Report all lines of the data below that hold the word "left".

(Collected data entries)
------------------------------

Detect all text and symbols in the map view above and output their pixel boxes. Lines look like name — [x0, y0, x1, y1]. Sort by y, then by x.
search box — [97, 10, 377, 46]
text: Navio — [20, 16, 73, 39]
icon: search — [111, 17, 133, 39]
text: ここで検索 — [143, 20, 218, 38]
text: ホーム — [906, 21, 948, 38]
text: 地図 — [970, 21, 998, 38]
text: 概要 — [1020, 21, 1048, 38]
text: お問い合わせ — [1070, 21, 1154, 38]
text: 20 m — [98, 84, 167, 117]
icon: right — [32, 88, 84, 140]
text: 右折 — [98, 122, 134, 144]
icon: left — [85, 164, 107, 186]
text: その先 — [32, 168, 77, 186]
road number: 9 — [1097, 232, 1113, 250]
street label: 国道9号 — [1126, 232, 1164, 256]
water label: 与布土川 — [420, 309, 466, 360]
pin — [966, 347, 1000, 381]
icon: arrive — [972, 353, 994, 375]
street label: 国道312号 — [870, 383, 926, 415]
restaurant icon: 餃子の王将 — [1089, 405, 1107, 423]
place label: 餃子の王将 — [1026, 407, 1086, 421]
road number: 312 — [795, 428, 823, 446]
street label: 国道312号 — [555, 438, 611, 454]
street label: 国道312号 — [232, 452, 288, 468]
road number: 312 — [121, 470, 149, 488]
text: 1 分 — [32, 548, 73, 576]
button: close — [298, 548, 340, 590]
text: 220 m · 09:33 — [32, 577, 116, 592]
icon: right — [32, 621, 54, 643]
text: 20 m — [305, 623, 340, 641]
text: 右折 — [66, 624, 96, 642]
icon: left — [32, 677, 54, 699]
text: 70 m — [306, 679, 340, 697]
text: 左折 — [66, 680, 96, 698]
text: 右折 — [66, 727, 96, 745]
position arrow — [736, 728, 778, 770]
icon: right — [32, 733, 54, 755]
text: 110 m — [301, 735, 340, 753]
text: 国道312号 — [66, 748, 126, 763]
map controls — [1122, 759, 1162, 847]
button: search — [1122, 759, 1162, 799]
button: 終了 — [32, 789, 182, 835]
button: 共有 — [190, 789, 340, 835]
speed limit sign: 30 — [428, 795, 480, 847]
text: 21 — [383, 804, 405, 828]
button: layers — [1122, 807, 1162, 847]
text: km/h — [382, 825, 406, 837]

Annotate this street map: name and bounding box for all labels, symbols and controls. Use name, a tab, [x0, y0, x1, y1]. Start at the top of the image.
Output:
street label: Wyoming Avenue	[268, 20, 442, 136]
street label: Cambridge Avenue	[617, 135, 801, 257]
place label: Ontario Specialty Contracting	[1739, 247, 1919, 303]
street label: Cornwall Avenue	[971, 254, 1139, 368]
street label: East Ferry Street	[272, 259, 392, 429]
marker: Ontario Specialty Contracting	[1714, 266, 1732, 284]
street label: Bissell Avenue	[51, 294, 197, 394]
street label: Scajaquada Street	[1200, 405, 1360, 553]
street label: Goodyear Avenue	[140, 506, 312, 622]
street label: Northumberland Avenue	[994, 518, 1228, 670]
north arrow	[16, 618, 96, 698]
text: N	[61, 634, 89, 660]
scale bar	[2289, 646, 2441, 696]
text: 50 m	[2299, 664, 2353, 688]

------------------------------

SOLUTION TO THIS EXERCISE:
icon: left — [85, 164, 107, 186]
icon: left — [32, 677, 54, 699]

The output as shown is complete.